9. - automatic voice recognition method (120) of claim 8, wherein the selecting step (132) comprises the following substeps:

allocating, based on the state of the detected contextual element, order number to each model syntactical active,

searching, from among the active syntactic patterns, of syntactic patterns candidates are assigned are candidate phoneme sequence for which the probability of syntactic acoustic and different phonemes constituting said candidate phoneme sequence is greater than a predetermined threshold, and

selecting the one or more model (e) (e) syntax (e) candidate having the accession number of the highest order.

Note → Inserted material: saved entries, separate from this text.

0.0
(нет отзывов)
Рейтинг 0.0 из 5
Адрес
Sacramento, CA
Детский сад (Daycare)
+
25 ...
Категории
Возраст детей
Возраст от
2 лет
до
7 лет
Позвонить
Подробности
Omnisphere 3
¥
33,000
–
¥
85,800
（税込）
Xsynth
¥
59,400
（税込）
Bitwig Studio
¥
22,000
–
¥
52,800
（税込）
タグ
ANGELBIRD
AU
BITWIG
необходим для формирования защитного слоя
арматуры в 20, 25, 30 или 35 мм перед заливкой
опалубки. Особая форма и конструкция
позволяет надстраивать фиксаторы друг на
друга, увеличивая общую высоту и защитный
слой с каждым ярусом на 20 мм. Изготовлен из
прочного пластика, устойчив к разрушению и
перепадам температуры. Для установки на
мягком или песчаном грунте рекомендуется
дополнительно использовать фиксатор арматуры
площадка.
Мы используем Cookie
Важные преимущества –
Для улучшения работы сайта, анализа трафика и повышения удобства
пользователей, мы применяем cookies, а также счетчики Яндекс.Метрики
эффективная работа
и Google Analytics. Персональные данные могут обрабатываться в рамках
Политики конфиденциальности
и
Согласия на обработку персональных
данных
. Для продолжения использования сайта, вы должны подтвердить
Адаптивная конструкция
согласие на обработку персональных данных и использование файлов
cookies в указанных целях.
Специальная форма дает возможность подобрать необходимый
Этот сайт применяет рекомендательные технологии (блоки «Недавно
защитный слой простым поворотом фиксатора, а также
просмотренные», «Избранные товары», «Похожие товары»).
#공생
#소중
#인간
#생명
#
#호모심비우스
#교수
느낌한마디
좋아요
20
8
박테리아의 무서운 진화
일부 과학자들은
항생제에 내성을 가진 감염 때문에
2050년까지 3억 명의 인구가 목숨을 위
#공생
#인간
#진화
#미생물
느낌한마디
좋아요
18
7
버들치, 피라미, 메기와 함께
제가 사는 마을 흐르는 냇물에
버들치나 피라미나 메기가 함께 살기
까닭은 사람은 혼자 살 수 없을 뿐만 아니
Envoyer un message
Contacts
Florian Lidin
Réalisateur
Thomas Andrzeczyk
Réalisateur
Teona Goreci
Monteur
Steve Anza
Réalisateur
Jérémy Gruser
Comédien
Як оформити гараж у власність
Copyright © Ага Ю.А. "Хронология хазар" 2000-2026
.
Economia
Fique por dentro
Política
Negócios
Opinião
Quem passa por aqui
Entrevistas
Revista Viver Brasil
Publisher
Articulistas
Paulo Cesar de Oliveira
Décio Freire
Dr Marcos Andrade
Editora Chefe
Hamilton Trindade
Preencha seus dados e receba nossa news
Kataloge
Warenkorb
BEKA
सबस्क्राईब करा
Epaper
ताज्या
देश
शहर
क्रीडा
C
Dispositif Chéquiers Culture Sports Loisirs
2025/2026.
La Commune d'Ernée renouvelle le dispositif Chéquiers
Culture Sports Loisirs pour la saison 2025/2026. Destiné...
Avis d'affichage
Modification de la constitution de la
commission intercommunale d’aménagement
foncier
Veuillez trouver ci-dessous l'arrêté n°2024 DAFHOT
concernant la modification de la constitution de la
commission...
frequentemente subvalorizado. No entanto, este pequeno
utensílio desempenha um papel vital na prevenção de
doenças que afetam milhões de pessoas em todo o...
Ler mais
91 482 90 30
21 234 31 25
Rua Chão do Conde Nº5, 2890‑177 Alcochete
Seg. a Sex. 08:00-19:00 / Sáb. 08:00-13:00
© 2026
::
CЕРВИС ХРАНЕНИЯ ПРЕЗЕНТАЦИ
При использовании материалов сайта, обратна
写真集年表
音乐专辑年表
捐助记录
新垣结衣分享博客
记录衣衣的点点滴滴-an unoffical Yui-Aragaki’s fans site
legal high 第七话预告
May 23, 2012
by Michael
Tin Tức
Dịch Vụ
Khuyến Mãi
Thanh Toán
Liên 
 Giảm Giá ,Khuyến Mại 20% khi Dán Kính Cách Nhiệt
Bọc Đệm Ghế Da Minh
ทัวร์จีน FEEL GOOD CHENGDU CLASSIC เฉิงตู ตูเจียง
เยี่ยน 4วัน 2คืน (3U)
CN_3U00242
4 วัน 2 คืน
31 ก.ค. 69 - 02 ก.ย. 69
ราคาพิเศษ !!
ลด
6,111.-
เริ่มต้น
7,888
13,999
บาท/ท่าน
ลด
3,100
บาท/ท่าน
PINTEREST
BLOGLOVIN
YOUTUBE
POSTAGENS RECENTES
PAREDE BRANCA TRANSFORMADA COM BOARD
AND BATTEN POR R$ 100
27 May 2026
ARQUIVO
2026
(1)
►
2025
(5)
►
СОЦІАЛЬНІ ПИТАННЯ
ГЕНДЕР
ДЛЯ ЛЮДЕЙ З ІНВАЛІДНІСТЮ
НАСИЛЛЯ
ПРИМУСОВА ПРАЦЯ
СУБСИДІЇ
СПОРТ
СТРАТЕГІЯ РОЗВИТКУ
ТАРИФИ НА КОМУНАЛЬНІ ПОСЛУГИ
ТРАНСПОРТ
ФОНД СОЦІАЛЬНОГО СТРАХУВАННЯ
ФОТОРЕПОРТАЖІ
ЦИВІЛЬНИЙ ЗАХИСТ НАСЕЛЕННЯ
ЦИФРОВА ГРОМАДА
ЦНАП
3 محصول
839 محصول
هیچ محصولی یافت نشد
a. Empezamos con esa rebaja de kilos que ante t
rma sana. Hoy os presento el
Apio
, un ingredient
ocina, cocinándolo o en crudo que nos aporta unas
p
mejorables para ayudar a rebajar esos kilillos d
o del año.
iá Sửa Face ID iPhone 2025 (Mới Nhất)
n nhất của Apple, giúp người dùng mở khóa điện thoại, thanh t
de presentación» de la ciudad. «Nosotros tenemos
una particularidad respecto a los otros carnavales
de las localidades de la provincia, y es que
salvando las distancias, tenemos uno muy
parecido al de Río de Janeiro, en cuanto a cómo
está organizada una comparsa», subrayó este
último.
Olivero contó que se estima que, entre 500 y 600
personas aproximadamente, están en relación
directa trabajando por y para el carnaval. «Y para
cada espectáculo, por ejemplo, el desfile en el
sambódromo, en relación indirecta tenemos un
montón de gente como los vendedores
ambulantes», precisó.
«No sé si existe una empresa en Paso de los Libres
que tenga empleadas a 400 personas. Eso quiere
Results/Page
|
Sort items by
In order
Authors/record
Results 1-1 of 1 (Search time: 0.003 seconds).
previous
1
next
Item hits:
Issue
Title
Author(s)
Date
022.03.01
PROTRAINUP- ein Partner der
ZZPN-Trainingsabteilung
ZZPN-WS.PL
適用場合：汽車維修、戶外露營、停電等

10, - automatic voice recognition method (120) of claim 8 or 9, wherein at least one contextual element is independent of the audio signal.

11, - automatic voice recognition method (120) according to any one of claims 8 to 10, wherein the context includes a direction of a view of a user or a position of a pointing member such as a slider.

12, - automatic voice recognition method according to claims 9 and 11 taken together, wherein objects are displayed on a display device (22), (44) syntactic each model being associated with a respective one of the objects displayed object, and the sequence number is assigned to each template syntax according to the distance between the gaze direction of the user or the position of the pointing member and the displayed object which is associated with said model syntax (44).

13, - automatic voice recognition method (120) of claim 11 or 12, wherein the gaze direction of the user consists of a gaze direction of the user at the end of the acquisition of the audio signal.

14, (100) - method for assisting in steering or servicing of an aircraft, implemented by a system for assisting in steering (10) or by a system which assists the maintenance of said aircraft, characterized in that it comprises the following steps:

determining, by a method of automatic speech recognition (120) according to any one of claims 8 to 13, a spoken command corresponding to a recorded audio signal, and

(140) executing, by the assistance system, of the spoken command.

15, - (100) assist method according to claim 14, wherein the context includes a flight phase of the aircraft or a system state of the aircraft.